/---

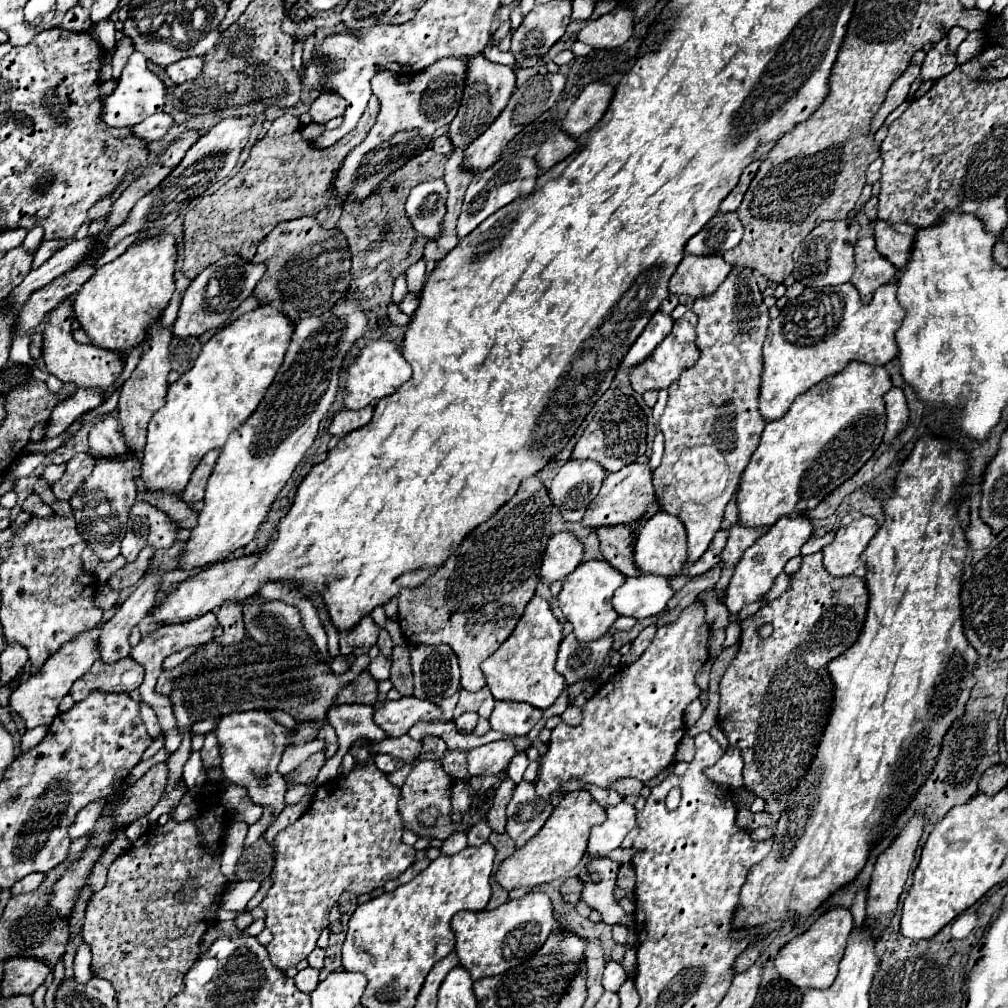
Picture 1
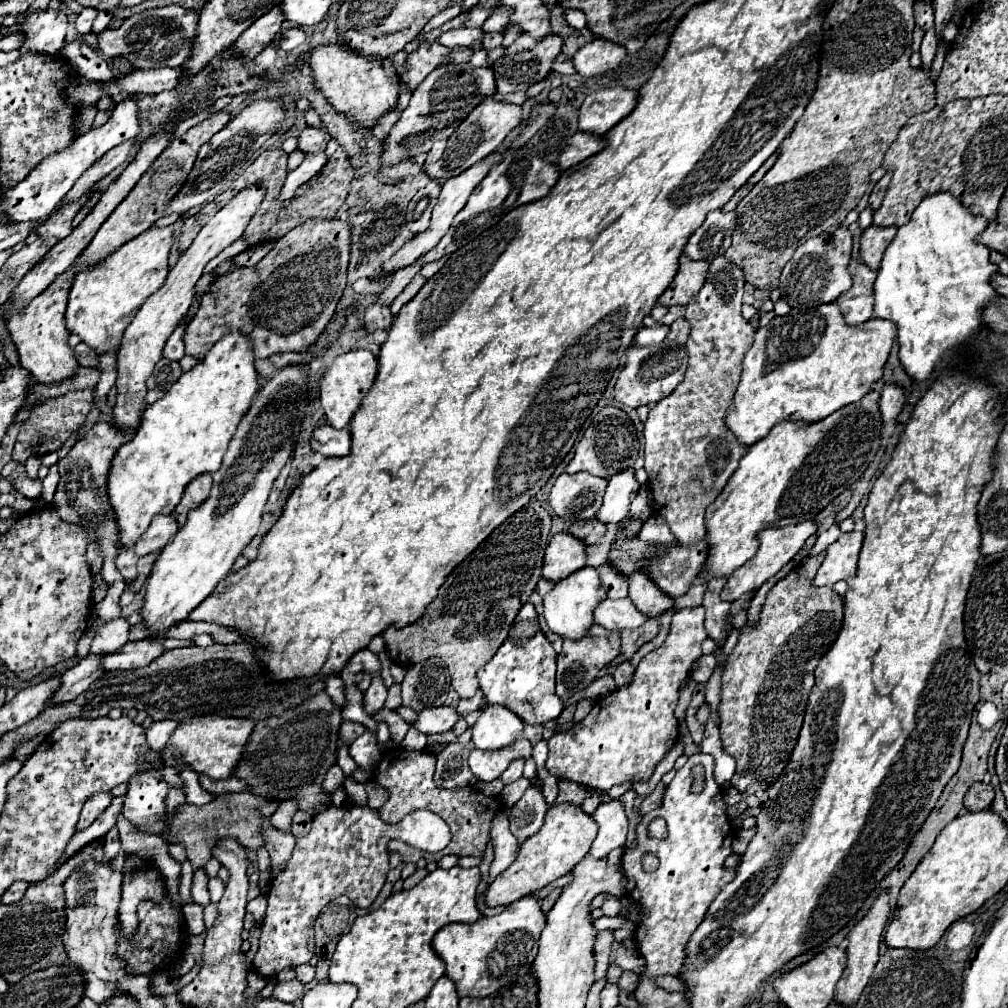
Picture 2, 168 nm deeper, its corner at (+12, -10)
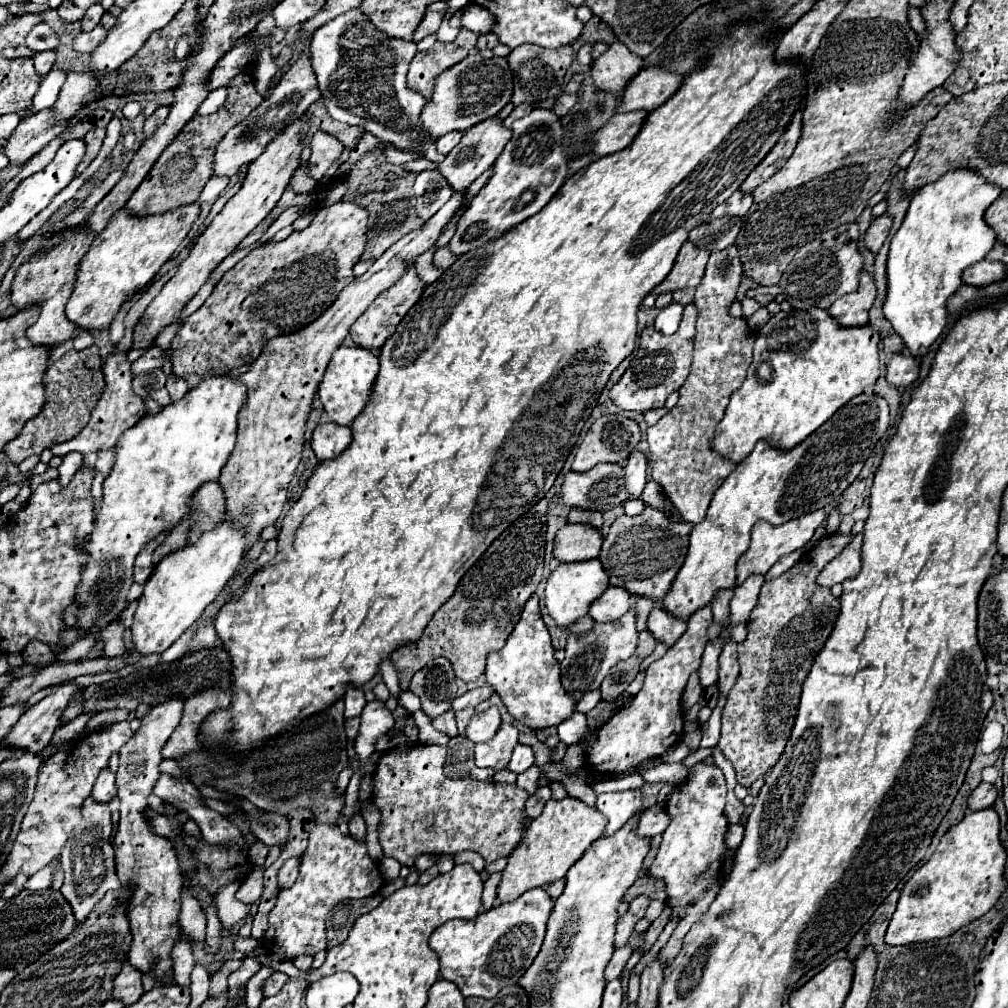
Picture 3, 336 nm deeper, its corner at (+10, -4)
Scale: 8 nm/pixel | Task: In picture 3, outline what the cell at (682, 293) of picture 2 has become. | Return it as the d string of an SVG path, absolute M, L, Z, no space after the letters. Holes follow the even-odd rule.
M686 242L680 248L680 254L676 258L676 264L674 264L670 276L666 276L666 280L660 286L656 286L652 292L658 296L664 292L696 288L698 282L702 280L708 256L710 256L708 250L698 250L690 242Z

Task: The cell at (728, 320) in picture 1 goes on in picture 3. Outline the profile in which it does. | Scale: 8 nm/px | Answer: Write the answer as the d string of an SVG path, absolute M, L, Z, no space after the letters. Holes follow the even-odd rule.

\---
/---

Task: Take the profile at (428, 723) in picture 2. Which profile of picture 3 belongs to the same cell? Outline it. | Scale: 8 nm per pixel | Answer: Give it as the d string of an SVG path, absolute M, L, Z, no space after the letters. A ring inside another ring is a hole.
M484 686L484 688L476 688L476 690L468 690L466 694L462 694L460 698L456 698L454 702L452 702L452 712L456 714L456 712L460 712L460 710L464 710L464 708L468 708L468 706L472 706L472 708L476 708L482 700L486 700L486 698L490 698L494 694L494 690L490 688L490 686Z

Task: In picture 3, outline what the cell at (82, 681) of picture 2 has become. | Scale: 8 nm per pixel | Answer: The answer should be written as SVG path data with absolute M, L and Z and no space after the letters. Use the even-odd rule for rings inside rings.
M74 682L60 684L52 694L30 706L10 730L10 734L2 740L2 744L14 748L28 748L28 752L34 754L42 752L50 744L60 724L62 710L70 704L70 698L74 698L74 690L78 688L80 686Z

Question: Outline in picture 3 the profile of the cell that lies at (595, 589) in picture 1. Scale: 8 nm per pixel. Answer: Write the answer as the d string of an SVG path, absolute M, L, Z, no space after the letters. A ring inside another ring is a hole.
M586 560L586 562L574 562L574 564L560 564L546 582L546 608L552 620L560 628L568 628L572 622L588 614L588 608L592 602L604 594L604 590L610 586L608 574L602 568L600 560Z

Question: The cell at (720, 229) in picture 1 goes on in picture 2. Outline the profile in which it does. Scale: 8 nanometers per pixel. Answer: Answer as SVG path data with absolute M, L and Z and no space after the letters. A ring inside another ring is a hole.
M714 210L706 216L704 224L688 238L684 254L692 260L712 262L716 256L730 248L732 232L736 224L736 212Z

\---

■ **Directions**
Beginning with the line above that contains "Picture 2, 168" and ending with the line that contains "Task: The cell", quote each line exactly, keeping out the pictures.

■ **Task response**
Picture 2, 168 nm deeper, its corner at (+12, -10)
Picture 3, 336 nm deeper, its corner at (+10, -4)
Scale: 8 nm/pixel | Task: In picture 3, outline what the cell at (682, 293) of picture 2 has become. | Return it as the d string of an SVG path, absolute M, L, Z, no space after the letters. Holes follow the even-odd rule.
M686 242L680 248L680 254L676 258L676 264L674 264L670 276L666 276L666 280L660 286L656 286L652 292L658 296L664 292L696 288L698 282L702 280L708 256L710 256L708 250L698 250L690 242Z

Task: The cell at (728, 320) in picture 1 goes on in picture 3. Outline the profile in which it does. | Scale: 8 nm/px | Answer: Write the answer as the d string of an SVG path, absolute M, L, Z, no space after the letters. Holes follow the even-odd rule.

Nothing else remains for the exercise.